Hasil bumi Indonesia habis dikeruk, tetapi untungnya tidak dirasakan oleh negara dan rakyat Indonesia. Hal ini diungkapkan oleh Menteri Perencanaan Pembangunan Nasional (PPN)/Kepala Bappenas 2014-2015, Andrinof Chaniago.
Dia menyayangkan sumber daya alam di Tanah Air melimpah ruah ternyata hanya dinikmati oleh segelintir pihak. Padahal Pasal 33 UUD 1945 mengungkapkan bumi, air dan kekayaan alam yang terkandung di bumi Indonesia dikuasai negara dan dimanfaatkan sebesar-besarnya untuk kepentingan rakyat.
“Gak dikuasai oleh negara dan digunakan oleh segelintir pihak. Itu yang melanggar,” kata Andrinof dalam Koneksi di Podcast Cuap Cuap Cuan, dikutip Rabu (4/12/2024).
Andrinof mencontohkan penerimaan negara saat kenaikan harga batu bara pada periode 2021-2023 yang tidak maksimal. Saat itu, dia menghitung seharusnya negara bisa untung sekitar Rp 1.000 triliun.
Padahal, nilai total produksi batu bara pada periode tersebut bisa mencapai Rp 3.000 triliun. Dari nilai tersebut, Andrinof mengatakan negara hanya mendapatkan ratusan triliun.
“Jadi kalau total produksi, selama dua tahun itu Rp 3.000 triliun lebih. Rp 3.000 triliun itu sudah hampir APBN satu tahun. Negara hanya dapat Rp 144 triliun. Yang ditahun keduanya itu, 2022, itu kalau gak salah Rp 150-an triliun. Itu dibanding nilai total tadi kecil sekali. Sementara itu ada harta rakyat, harta negara,” ungkapnya.

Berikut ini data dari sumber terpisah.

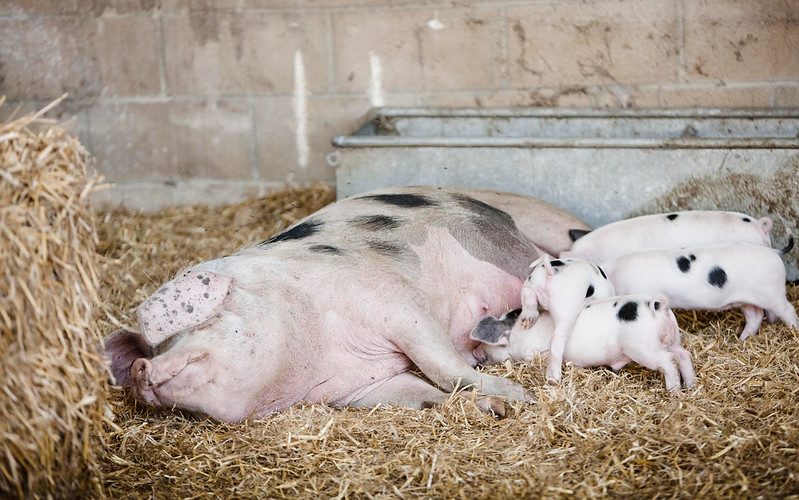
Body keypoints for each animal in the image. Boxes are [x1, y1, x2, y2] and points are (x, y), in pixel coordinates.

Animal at [104, 188, 588, 422]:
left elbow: (442, 366)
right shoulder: (360, 390)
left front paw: (519, 398)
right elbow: (423, 396)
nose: (140, 367)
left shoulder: (396, 304)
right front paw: (495, 410)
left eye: (201, 323)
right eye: (157, 346)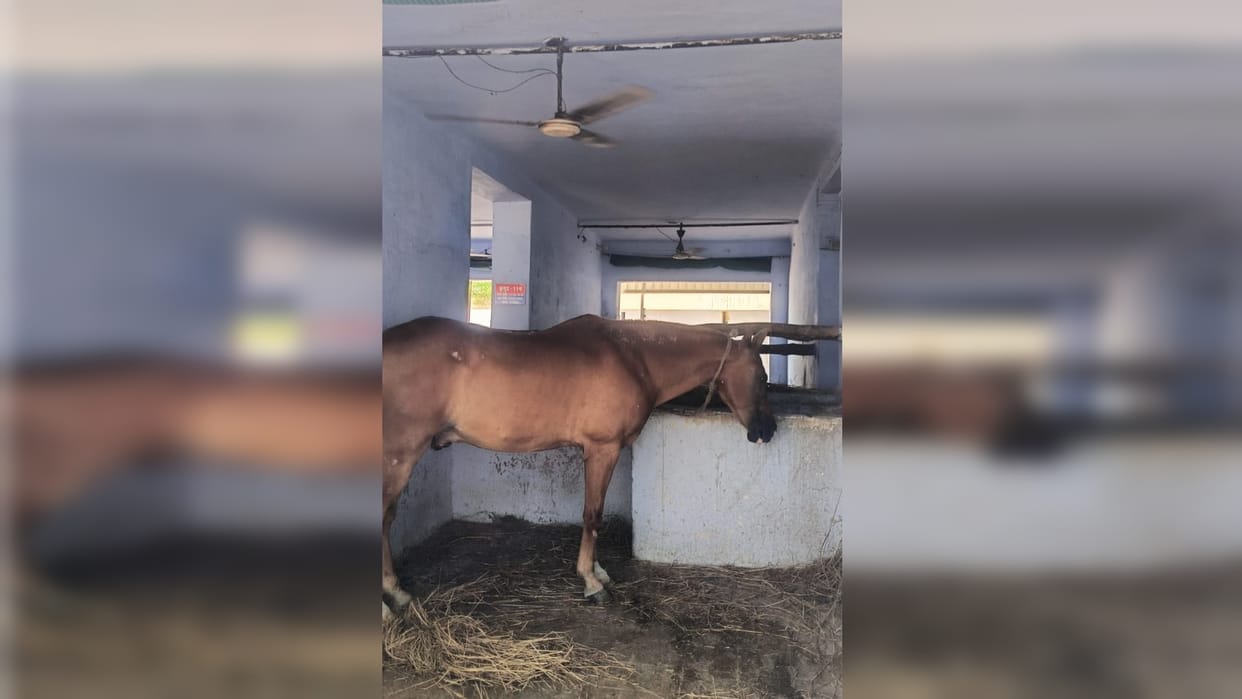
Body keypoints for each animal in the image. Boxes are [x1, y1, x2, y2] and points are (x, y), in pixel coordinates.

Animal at [381, 314, 779, 616]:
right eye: (762, 377)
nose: (768, 430)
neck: (635, 358)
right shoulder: (602, 450)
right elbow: (593, 515)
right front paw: (591, 581)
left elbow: (593, 515)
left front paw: (599, 571)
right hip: (400, 455)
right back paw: (392, 599)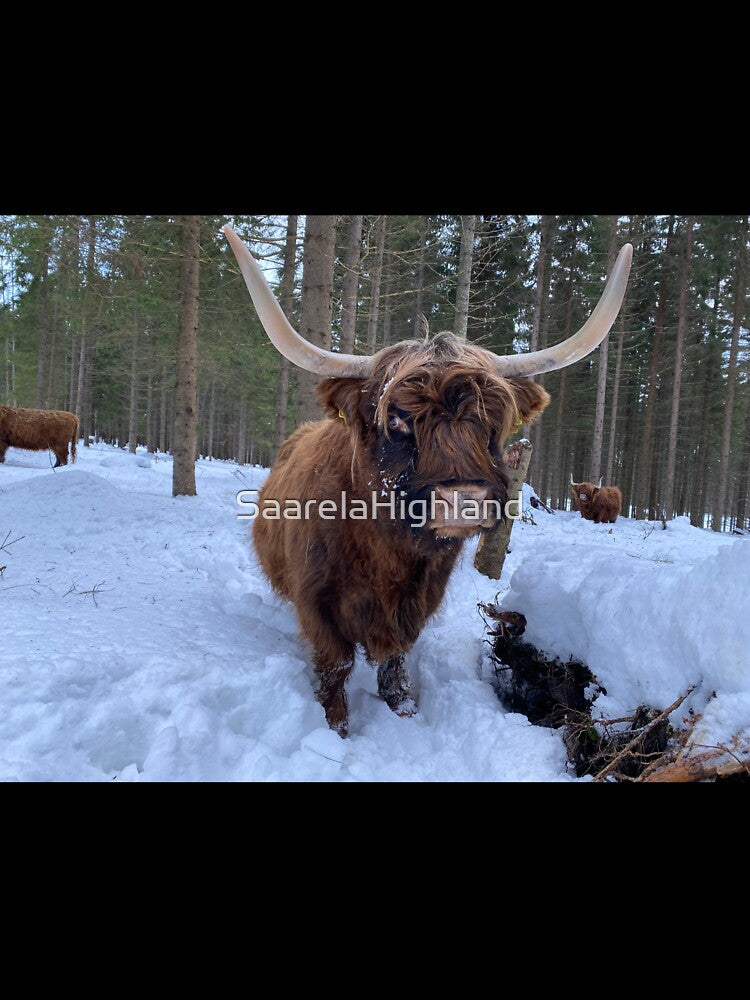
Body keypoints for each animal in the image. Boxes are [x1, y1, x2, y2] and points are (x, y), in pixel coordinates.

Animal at [225, 226, 632, 736]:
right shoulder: (318, 601)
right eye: (397, 419)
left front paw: (404, 712)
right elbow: (336, 664)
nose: (463, 499)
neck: (385, 555)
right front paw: (335, 727)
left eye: (492, 420)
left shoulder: (417, 601)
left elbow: (395, 662)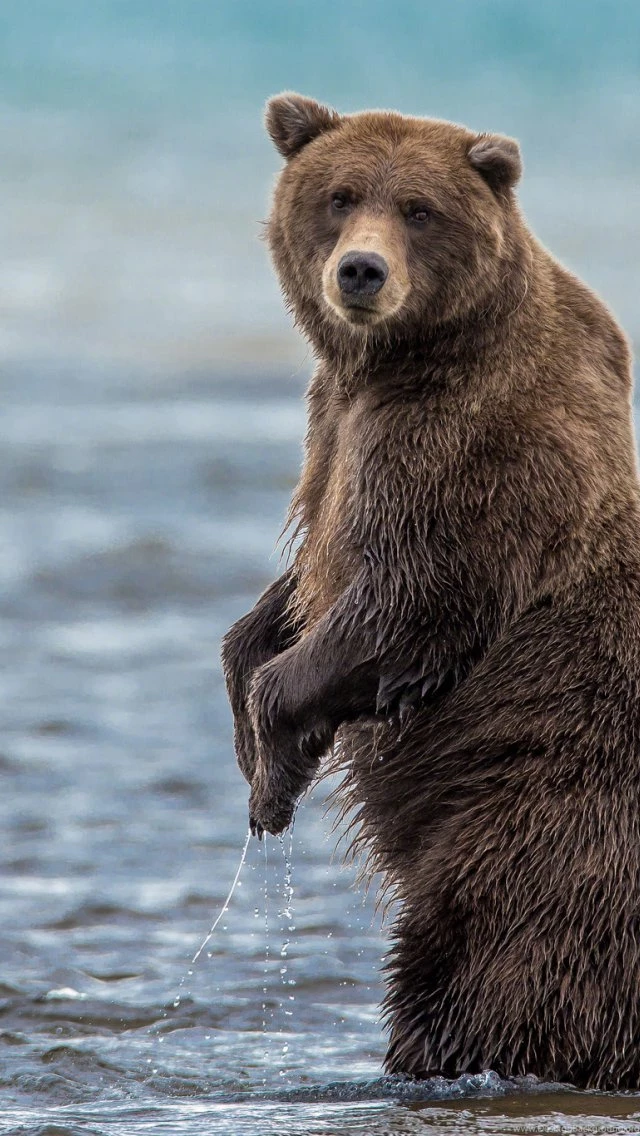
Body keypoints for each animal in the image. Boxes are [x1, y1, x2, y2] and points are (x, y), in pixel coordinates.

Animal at [221, 92, 640, 1090]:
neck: (398, 362)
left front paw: (276, 763)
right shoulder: (336, 429)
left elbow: (405, 601)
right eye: (339, 195)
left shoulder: (467, 451)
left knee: (481, 969)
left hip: (539, 829)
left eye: (419, 209)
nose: (360, 271)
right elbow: (296, 589)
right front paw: (254, 731)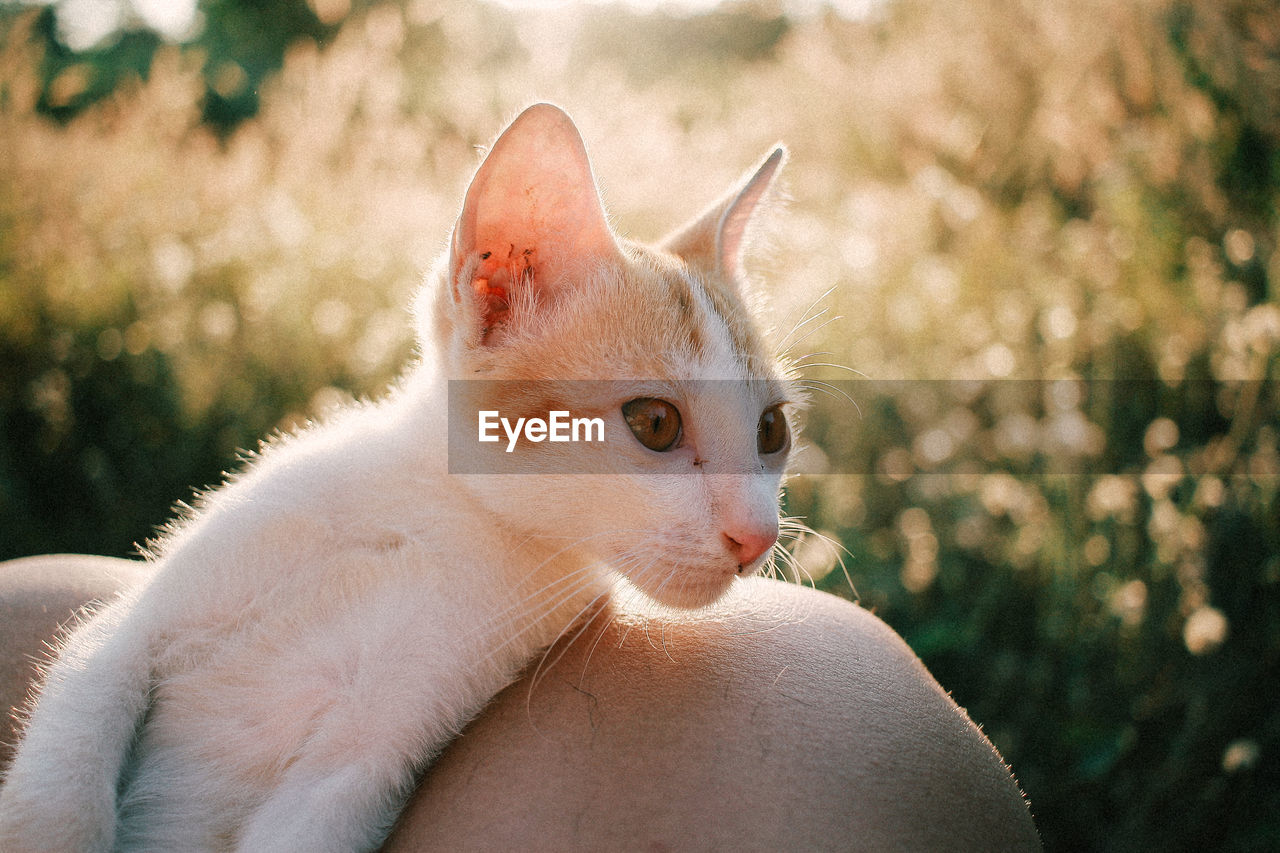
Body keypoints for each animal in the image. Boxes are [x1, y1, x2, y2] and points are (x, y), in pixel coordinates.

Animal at [0, 104, 798, 850]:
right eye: (655, 422)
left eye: (771, 431)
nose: (757, 537)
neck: (434, 513)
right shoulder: (125, 631)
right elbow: (62, 773)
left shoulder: (364, 758)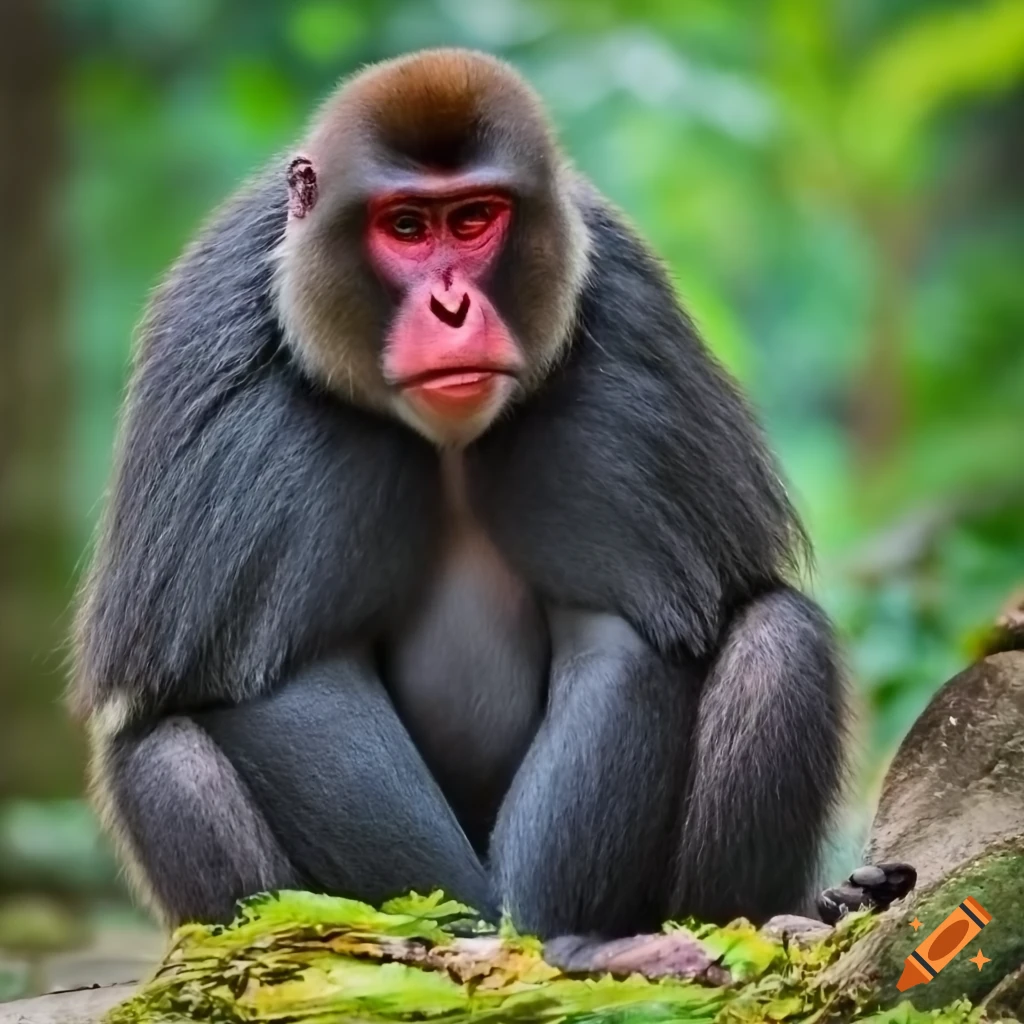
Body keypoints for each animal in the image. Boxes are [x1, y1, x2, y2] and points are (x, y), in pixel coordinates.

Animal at [72, 48, 913, 937]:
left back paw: (775, 915)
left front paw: (533, 922)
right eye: (407, 226)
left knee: (780, 639)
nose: (451, 307)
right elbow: (284, 678)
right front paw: (452, 924)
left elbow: (618, 627)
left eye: (475, 219)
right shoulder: (223, 343)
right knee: (158, 751)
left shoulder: (624, 310)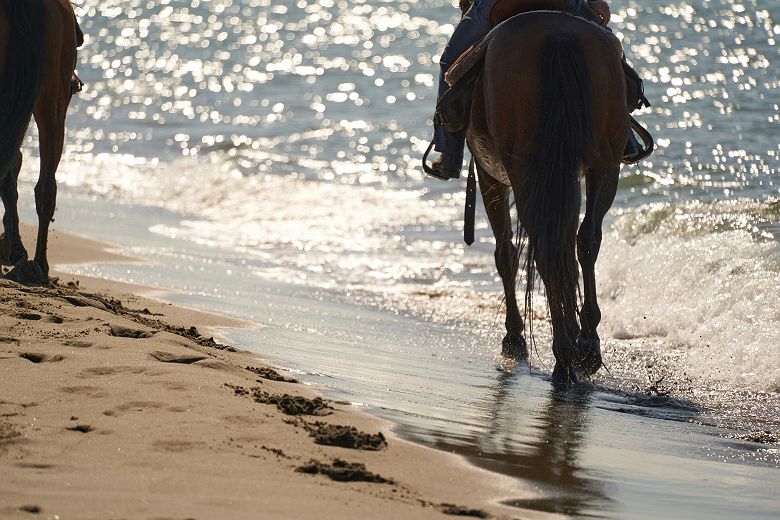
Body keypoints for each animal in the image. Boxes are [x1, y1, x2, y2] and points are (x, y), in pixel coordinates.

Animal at [466, 11, 629, 385]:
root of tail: (557, 34)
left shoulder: (489, 174)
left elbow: (505, 254)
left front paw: (513, 338)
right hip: (604, 165)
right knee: (583, 240)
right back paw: (586, 347)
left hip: (527, 171)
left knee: (545, 251)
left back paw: (564, 354)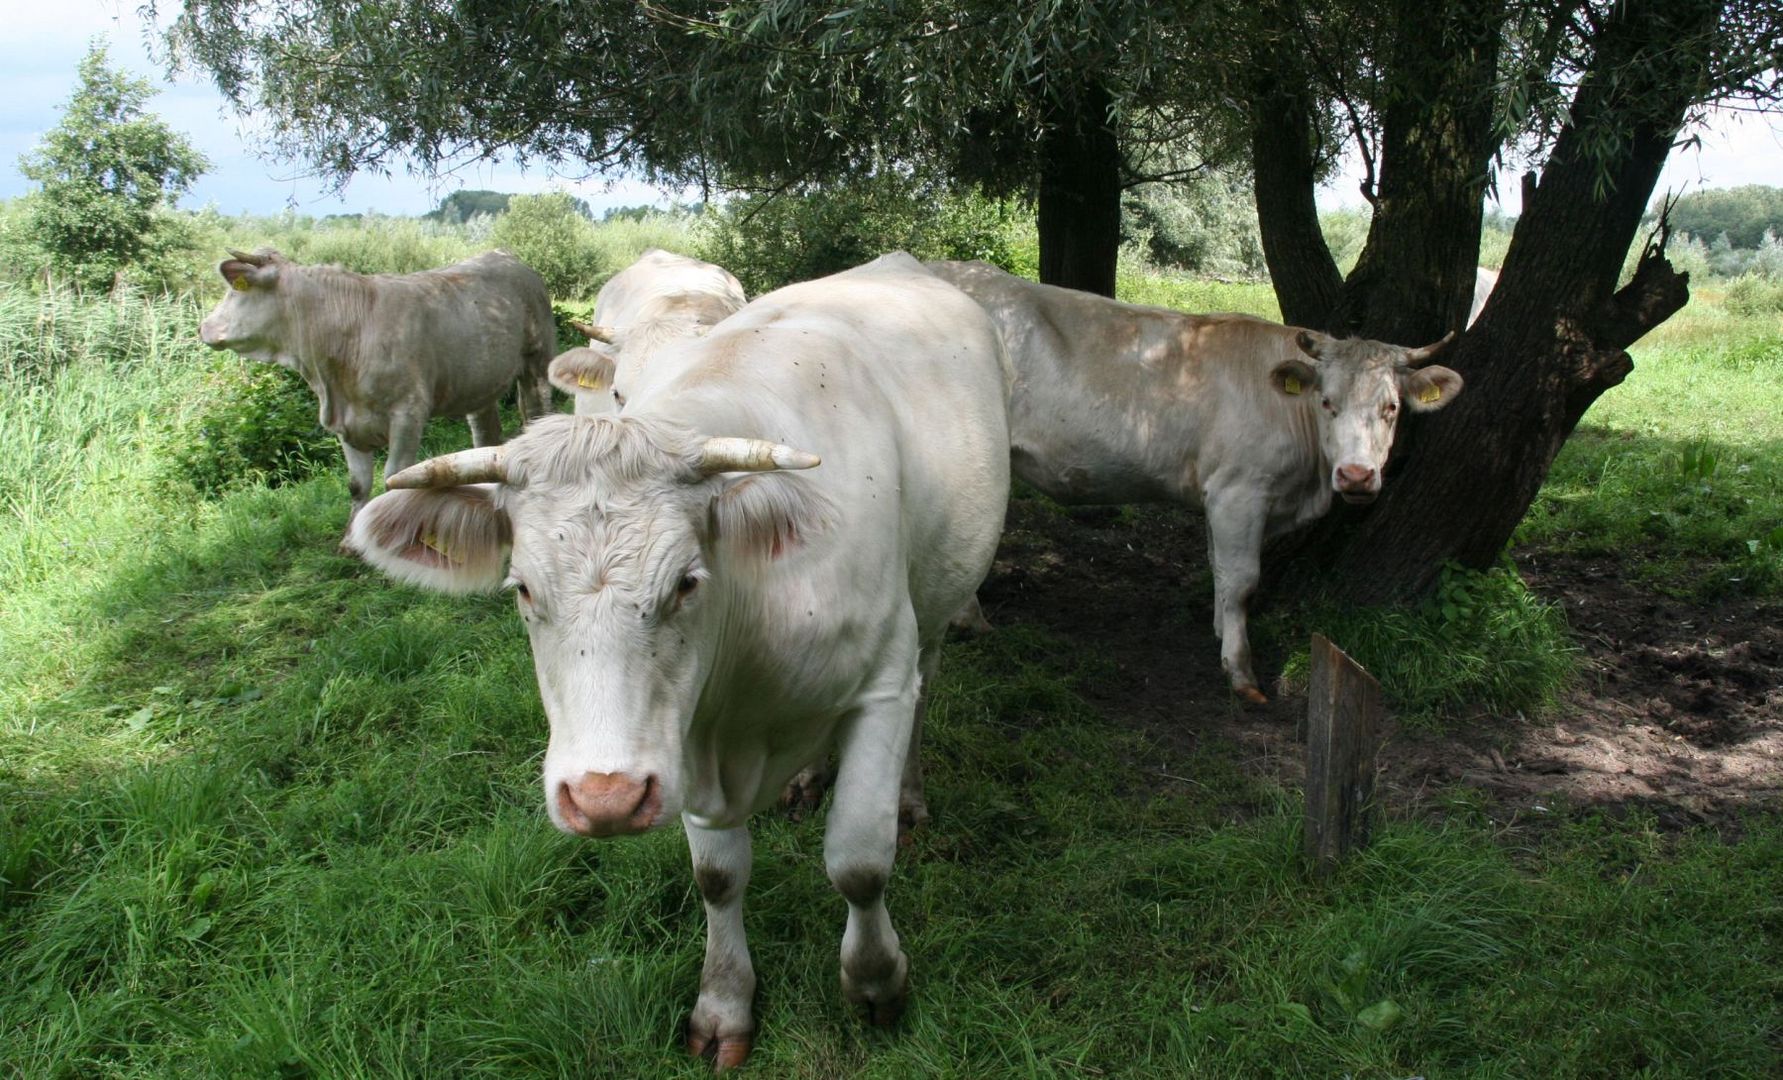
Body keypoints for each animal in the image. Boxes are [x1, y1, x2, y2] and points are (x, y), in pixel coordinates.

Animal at [198, 244, 552, 534]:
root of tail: (506, 256)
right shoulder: (343, 421)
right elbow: (357, 483)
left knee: (540, 409)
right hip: (479, 382)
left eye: (237, 291)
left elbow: (394, 477)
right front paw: (351, 538)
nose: (203, 327)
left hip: (539, 360)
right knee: (485, 432)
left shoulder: (408, 413)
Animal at [927, 260, 1454, 702]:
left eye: (1391, 407)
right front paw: (1241, 671)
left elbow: (1219, 566)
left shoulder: (1218, 492)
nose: (1356, 475)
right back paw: (968, 619)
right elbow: (1242, 579)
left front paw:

Sayangnya, cuan durian runtuh ini hanya dirasakan oleh segelintir pihak. Mirisnya, saat itu, banyak pengusaha batu bara yang memarkirkan dolar hasil ekspornya di luar negeri.
“(Untungnya) Berlipat ganda, sadisnya itu, yang diambil dengan mudah harta negara, dapat uang, uangnya sebagian ditaruh di luar negeri ketika negara sedang butuh investasi,” katanya.
Bahkan, saat itu, dolar hasil ekspor mereka dibutuhkan untuk memperkuat nilai tukar yang tertekan oleh dolar AS. Tidak sampai di situ, ketika harga batu bara naik, banyak pengusaha tambang yang meminta kenaikan kuota produksi. Eksploitasi berlebih membuat cadangan batu bara RI yang diprediksi bertahan selama 70 tahun semakin berkurang.
“Mungkin lebih pendek karena eksploitasinya 3 tahun – 5 tahun terakhir lebih (banyak). Ya sejak 5-6 tahun terakhir, ini yang saya sebut lonjakan kenaikan itu di masa Pak SBY itu, eksploitasinya jadi 250-an juta metrik ton, kemudian naik jadi 400-an juta metrik ton di akhir masa SBY dan awalnya masa Jokowi. Abis itu naik-naik terus, kemarin hampir 700 juta metrik ton per tahun,” paparnya.
Jika terus meningkat, Andrinof memperkirakan cadangan batu bara RI bisa berkurang menjadi 40 tahun.
“Kalau 700 juta metrik ton, besok lagi tembus 700 juta metrik ton, ya bisa cadangan tinggal 40 tahun. Kan udah kepotong 10 tahun,” katanya.
Ketika bumi habis dikeruk, angka kemiskinan di daerah penghasil tambang tidak pun membaik, meski ekonominya naik. Andrinof pun mengakui hal ini.
“Enggak karena itu data doang ya. Cuma dihitung ke nilai produksi dan nilai ekspor, tapi kan gak bicara ke sebarannya, ke multiplier effect dari uang itu.
Kalau kita bicara ekonomi kan harusnya gimana linkage-nya,” katanya.
Dengan demikian, dia menekankan bahwa ekonomi ekstraktif ini mematikan industri secara halus dan pelan-pelan karena yang pengusaha tambang tidak mau membagi margin keuntungannya.